High cost of production milks dairy sector

Muzorewa said, among other efforts, the association was engaging financiers such as CBZ Bank and AFC Bank to provide facilities for dairy farmers at reasonable costs to promote on-farm grown feeds.

THE Zimbabwe Association for Dairy Farmers (ZADF) says it is putting in place a number of measures to reduce production costs for dairy farmers.

“Major cost drivers in the sector are stockfeed and finance costs,” ZADF chairperson Enerst Muzorewa told NewsDay Business this week.

“Stockfeed actually constitutes about 70% of total production costs. ZADF has been encouraging farmers to rely more on farm feed production and formulations.”

Muzorewa said, among other efforts, the association was engaging financiers such as CBZ Bank and AFC Bank to provide facilities for dairy farmers at reasonable costs to promote on-farm grown feeds.

He added that ZADF had also been engaging nutritionists to assist farmers with on-farm feed formulations.

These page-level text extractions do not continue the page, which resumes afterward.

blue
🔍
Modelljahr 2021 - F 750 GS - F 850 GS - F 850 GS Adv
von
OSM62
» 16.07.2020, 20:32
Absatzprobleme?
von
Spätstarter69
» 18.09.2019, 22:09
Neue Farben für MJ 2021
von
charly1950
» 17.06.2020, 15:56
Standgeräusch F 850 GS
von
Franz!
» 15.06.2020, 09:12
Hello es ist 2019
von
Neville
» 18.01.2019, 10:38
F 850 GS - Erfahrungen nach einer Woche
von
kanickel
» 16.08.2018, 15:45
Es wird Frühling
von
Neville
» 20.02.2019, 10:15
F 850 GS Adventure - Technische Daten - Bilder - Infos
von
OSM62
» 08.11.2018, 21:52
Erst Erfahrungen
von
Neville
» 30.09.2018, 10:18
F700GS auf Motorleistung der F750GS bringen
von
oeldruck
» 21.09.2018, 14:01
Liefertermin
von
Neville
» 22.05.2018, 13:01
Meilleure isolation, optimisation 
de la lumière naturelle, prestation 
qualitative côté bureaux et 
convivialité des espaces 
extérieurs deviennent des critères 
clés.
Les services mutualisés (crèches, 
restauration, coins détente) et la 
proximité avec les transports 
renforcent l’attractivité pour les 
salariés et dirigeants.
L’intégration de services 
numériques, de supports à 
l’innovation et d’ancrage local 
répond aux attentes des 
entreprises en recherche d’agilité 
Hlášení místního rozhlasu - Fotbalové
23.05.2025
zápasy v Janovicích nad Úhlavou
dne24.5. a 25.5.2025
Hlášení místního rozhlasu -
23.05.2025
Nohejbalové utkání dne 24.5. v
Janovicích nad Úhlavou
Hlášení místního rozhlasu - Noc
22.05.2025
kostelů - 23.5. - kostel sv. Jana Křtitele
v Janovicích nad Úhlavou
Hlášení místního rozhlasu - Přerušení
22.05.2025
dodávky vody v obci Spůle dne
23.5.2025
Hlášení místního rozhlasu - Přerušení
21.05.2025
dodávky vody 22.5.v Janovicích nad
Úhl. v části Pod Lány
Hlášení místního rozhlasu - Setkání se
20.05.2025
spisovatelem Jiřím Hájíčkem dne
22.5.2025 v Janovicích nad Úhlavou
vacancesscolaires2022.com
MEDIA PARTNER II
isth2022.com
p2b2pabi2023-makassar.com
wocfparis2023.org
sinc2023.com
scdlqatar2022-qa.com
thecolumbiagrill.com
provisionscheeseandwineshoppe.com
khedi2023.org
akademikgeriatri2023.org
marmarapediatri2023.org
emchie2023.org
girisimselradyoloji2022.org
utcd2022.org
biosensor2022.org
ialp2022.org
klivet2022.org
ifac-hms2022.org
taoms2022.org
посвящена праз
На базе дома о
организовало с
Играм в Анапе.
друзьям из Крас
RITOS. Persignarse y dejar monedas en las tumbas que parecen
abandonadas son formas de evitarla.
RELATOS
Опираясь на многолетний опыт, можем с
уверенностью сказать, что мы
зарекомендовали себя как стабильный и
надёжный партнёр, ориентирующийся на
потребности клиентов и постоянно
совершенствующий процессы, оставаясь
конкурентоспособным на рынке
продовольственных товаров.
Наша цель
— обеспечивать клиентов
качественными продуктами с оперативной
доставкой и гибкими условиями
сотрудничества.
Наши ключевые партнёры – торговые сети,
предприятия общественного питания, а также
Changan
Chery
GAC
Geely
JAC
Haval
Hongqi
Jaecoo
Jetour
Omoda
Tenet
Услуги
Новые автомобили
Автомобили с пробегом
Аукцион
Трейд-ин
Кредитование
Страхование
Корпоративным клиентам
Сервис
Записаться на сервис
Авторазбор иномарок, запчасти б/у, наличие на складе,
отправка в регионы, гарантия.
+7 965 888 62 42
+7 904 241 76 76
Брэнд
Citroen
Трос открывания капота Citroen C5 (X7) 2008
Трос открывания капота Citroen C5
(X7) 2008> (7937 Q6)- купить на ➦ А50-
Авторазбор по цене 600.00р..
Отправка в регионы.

“ZADF, through the TRANZDVC (Transforming Zimbabwe’s Dairy Value Chain for the Future) project, which aims to address the problem, has been providing subsidised semen to dairy farmers to promote growth of the sector through use of the right genetics,” he said.

“ZADF has been engaging government and policymakers to negotiate for reduced costs of compliance for farmers.”

The organisation also continuously engages financiers negotiating for reasonable cost of borrowing for farmers.

Meanwhile, milk production for the first seven months of the year increased to 54,2 million litres compared to 51,2 million litres produced during the same period last year. Milk production has, however, been increasing at a rate lower than projections made for the year, due to various factors affecting productivity.

“Failure to access expected funding on time under the 5% milk levy facility that was aimed at increasing herd size affected production as well as the unstable macroeconomic environment in the first half of the year characterised by high inflation and rapid depreciation of the local currency against the United States dollar resulting in high production costs against unfavourable milk prices which were pegged in local currency,” he said.

Muzorewa bemoaned erratic power supply during the first quarter of this year which affected the cold chain, resulting in huge milk losses along the supply chain.

Incessant rains also stressed dairy animals, resulting in reduced yields and widespread diseases.